API additions require:

  • a second-consumer case or clearly foundational primitive;
  • neutral naming and no consumer dependency;
  • unit tests plus interactive/deterministic lookbook states;
  • keyboard, focus, Unicode, narrow-terminal, and non-color validation;
  • semver impact and migration notes;
  • dependency/license review.

Consumers pin semver releases or immutable revisions. Branch dependencies are allowed for cross-repository iteration but are replaced by an exact revision before a consumer change becomes durable. The shared project publishes a compatibility matrix and does not coordinate adoption by requiring every Tailrocks repository to follow its default branch or wait for crates.io.
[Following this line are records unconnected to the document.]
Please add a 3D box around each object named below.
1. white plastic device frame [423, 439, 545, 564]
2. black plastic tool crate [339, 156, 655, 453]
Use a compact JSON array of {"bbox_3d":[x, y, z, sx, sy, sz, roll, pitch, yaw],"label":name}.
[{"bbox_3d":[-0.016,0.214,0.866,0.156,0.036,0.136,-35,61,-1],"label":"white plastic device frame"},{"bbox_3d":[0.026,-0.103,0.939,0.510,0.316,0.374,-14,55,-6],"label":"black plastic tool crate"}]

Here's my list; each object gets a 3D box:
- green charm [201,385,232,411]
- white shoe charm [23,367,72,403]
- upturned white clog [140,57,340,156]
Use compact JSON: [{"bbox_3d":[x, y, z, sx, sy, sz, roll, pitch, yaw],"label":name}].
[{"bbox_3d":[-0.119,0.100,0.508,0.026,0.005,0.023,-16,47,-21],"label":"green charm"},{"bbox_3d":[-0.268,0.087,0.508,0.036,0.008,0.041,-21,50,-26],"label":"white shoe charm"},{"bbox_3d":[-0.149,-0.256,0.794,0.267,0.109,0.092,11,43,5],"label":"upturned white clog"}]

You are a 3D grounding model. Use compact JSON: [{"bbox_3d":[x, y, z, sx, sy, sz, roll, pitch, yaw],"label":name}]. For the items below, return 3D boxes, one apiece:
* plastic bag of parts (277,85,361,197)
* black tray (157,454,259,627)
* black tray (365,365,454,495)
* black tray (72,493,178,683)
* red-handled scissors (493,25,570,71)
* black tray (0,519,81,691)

Ratatui/Crossterm upgrades propagate shared-project-first: because public types come from ratatui-core, each Ratatui bump is a breaking termrock change that lands with regenerated fixtures and a migration note, after which jackin❯ repins as the compatibility oracle. Future adopters follow the same policy through their own separately scoped changes. No consumer upgrades Ratatui ahead of the library, and exactly one Ratatui/Crossterm pair is supported per revision line. Issue routing follows reproducibility: defects reproducible with a neutral story belong to the shared repository, product-state defects to the consumer, with cross-links when behavior spans both.
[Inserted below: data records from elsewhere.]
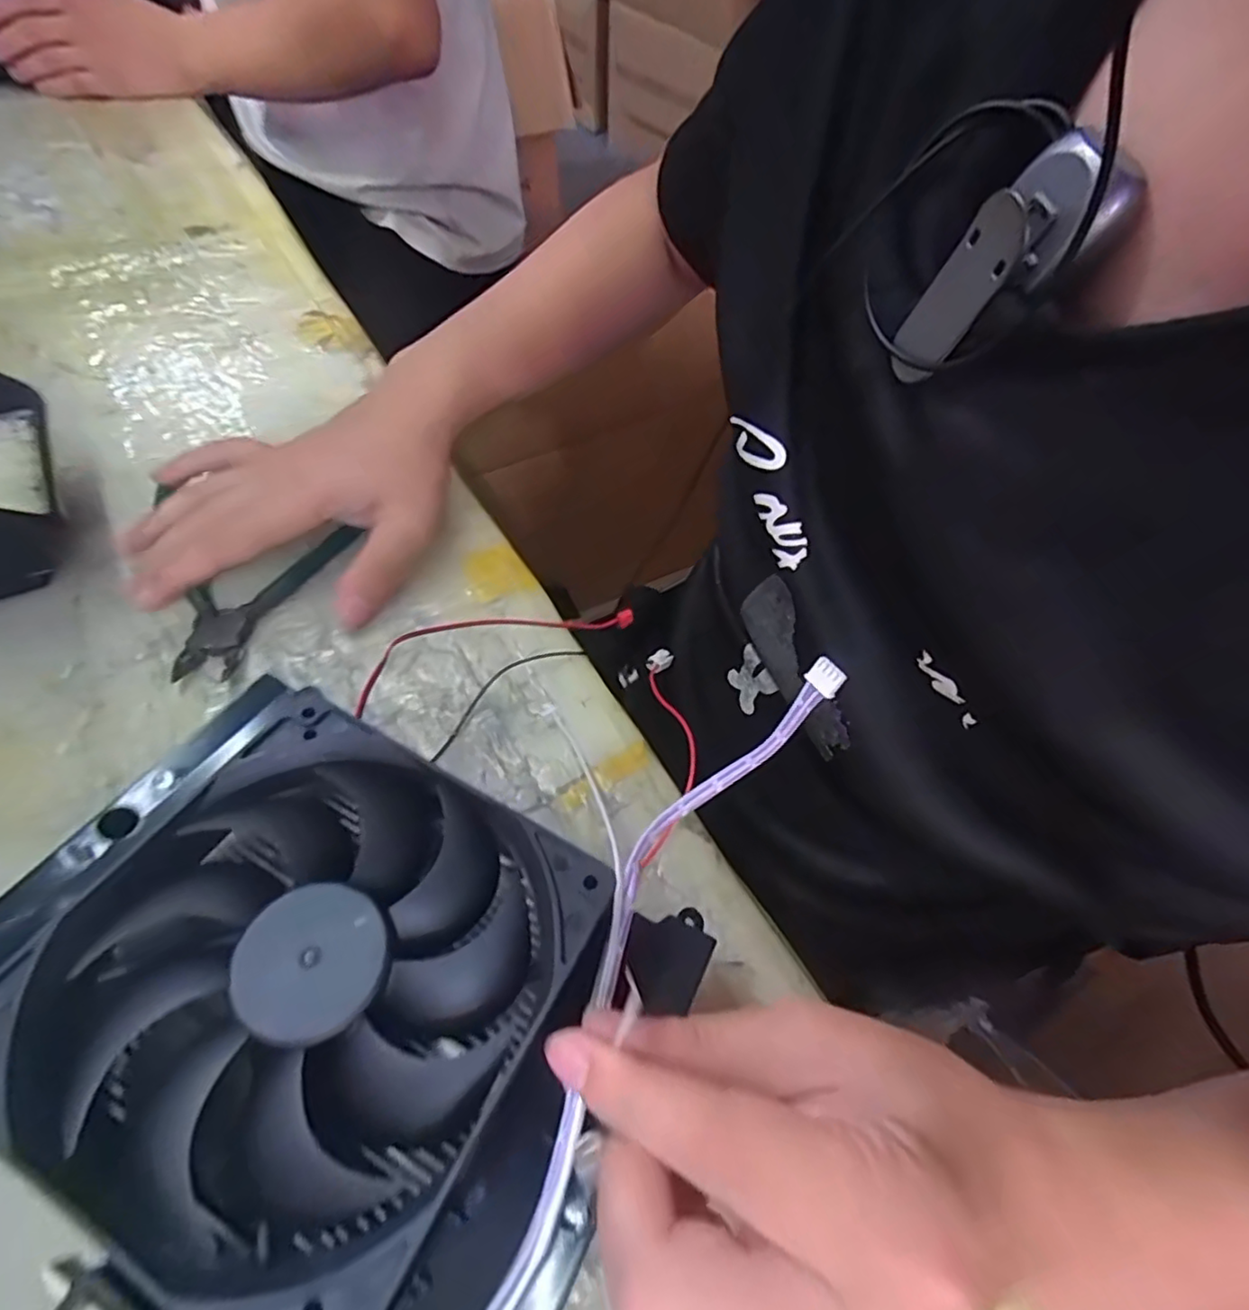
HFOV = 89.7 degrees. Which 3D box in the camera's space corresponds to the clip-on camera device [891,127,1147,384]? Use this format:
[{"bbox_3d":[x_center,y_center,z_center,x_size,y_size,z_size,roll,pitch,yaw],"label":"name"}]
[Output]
[{"bbox_3d":[0.087,-0.090,0.149,0.017,0.055,0.022,-25,80,-37],"label":"clip-on camera device"}]

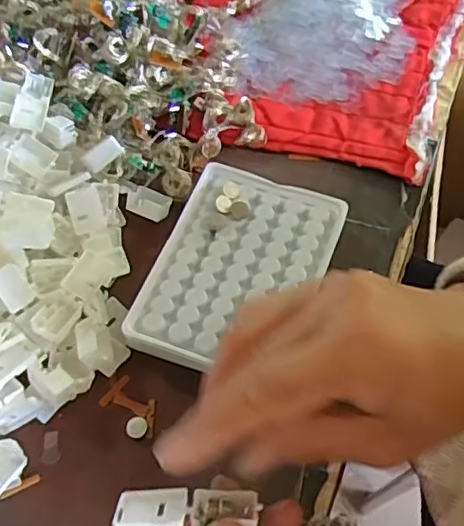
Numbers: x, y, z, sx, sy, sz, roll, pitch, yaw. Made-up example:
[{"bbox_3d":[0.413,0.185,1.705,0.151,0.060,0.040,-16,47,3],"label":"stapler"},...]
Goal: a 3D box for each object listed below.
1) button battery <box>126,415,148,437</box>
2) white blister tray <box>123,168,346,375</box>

Repository governance has one explicit bootstrap exception: while this roadmap's single jackin❯ PR is open, every new TermRock-authored commit after the recorded imported-history boundary is DCO-signed and buildable, and green checkpoints push directly to main without TermRock PRs. Imported donor commits are preserved provenance rather than retroactively signed standalone builds. After the final tag/checkpoint, TermRock enables its normal protected-main, branch, and pull-request workflow before the roadmap closes.

Repository CI, caching, dependency policy, render/catalog coverage, and release automation are specified in 07 - Repository engineering. The generated extraction inventory and parity gates are specified in 08 - Migration evidence and gates.